The CAREER Award is the NSF’s most prestigious award that supports early-career faculty who have the potential to become role models in both research and education at their respective institutions.
The goal of Zahabi’s research is to provide law enforcement officers with real-time in-vehicle technology and driver-training adaptations to improve the driving training process and establish a strong education program model to train incoming law enforcement officers.  
This research also paves the way for the next generation of students and scholars in human-computer interaction research.
The project will be conducted in three phases. During the first phase, the team will be administering ride-along observations with law enforcement officers to build human-performance models based on the data collected.
Phase 2 will use these models and algorithms to provide a real-time adaptation of in-vehicle technologies based on a driver’s cognitive state, which the team will evaluate using a driving simulation experiment.
In Phase 3, the team will create a flexible driving simulation-based training for law enforcement officers to improve the speed at which driving and interaction with in-vehicle technologies can be mastered. The team will then compare the effectiveness of this training with conventional, non-adaptive training approaches that are currently used in law enforcement agencies. 
“We are in the first phase of this project and are developing the human-performance models for novice law enforcement officers using R software, which is a free, open-source and platform-independent software package,” Zahabi said. “We are planning to evaluate the performance of these models with the data that we will collect from the ride-alongs.”
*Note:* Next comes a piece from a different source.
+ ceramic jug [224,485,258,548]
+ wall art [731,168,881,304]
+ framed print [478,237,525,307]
This research aims to fill three gaps in particular: creating a holistic human-performance model of an individual’s cognitive state, expanding on the devices used to monitor a driver’s cognitive state and developing an adaptive driving simulation-based training system.
Human performance models have not provided a comprehensive evaluation of the human cognitive state, and applications for these models are still limited to normal driving conditions and are unable to model time-sensitive situations that many law enforcement officers face in their everyday jobs.
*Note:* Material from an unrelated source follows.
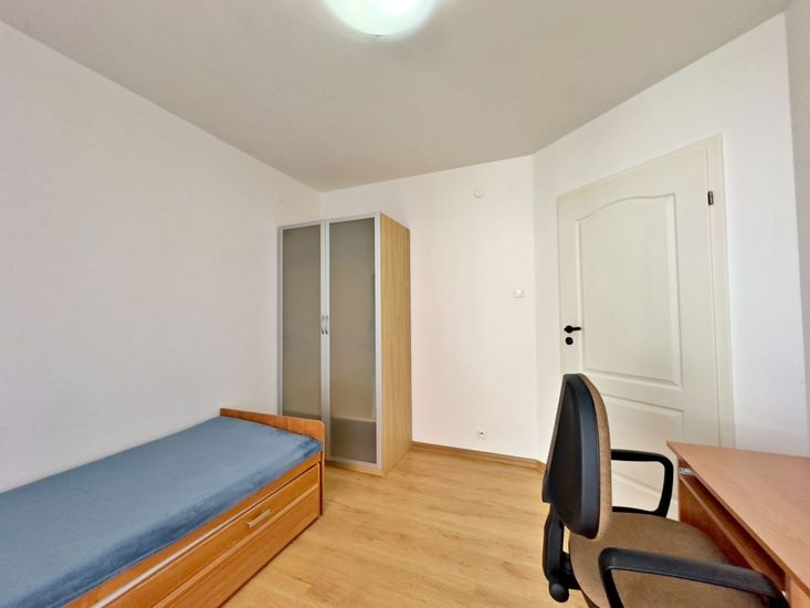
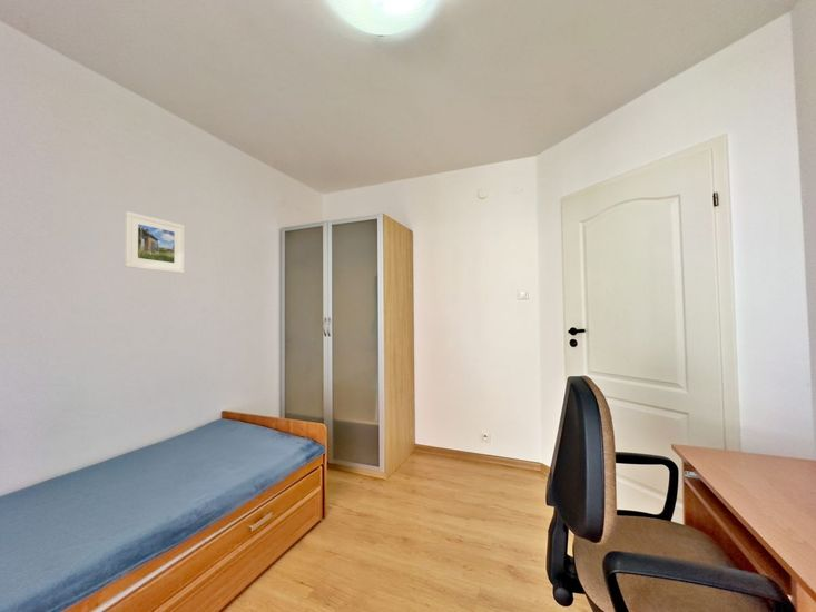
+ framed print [124,210,185,274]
The research team will use a combination of cognitive models, machine-learning algorithms, and real-time physiological and behavioral data to provide a more comprehensive adaptive system.
“Previous examinations on adaptive training are generally a proof of concept without implementation in actual training settings, which might have been due to the limitations of off-the-shelf training media. We will fill this gap by developing an adaptive driving simulation-based training system,” Zahabi said. “This CAREER research seeks to fill this knowledge gap by establishing novice law enforcement officers’ performance models that can accurately represent their cognitive, perceptual and motor demands while driving.”